Circle problem - perimater of a minor sector

[footprints]

                 ..       
            A .'    '.B   
             . \    / .   
            .   \  /   .  
            .    \/    .  
             .   o    .   
              .      .    
               ' . .'

The radius of the circle is 5. The perimeter of the minor sector AOB is [tex]P{\pi} + Q[/tex]. Find P and Q

 

[HallsofIvy]

The circumference of the circle is, of course, [itex]10\pi[/itex]. I don't see any way of determining P and Q without knowing what part of the entire circle AOB is. Are you given the central angle? Surely there must be some conditions on P and Q? If P and Q could be any real numbers, then even if we know exactly what the perimeter is, we could choose one of P and Q to be anything we want and then solve for the other.

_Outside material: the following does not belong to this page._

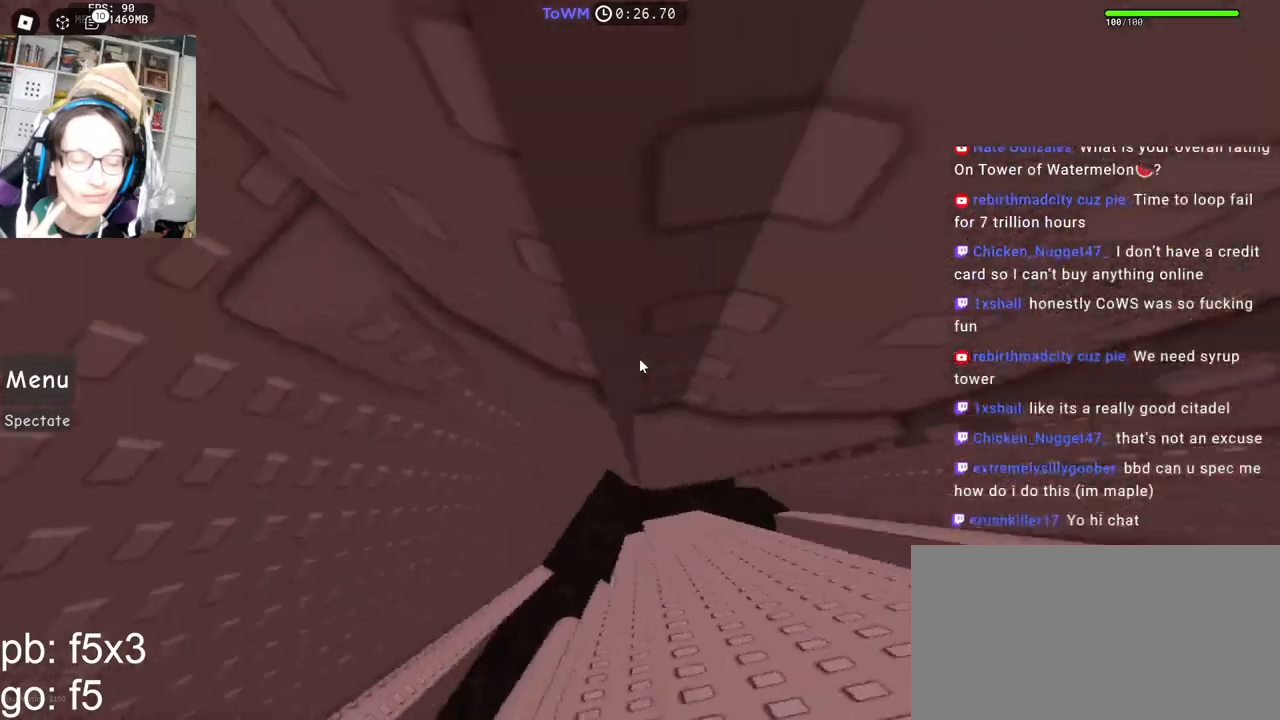
{"keys": ["d", "w"], "mouse": ["right"], "events": [[83, "d", "up"], [450, "d", "down"]]}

I take it by "perimeter" you mean the whole perimeter, both the curved part and the two radii. A plausible answer would be that Q= 10 (the length of the two radii) and P would be [itex]\frac{5\theta}{\pi}[/itex].

 

[saltydog]

How about this:

[tex] P \pi +Q=5\theta [/tex]

with theta being the radian measure of the angle (inside the slice of pie):

Thus for "any" Q:

[tex] P=\frac {5\theta-Q}{\pi} [/tex]

Is is really for any Q?

 

[HallsofIvy]

Why "[itex]5\theta[/itex]"?

 

[saltydog]

Why "[itex]5\theta[/itex]"?

Ohhh, they mean the whole perimeter around the slice of pie and not just the arc length. In that case may I suggest:


[tex] P \pi +Q=(5\theta+10) [/tex]
(the arc length +2*radius)

with theta being the radian measure of the angle (inside the slice of pie):

Thus for "any" Q:

[tex] P=\frac {5\theta+10-Q}{\pi} [/tex]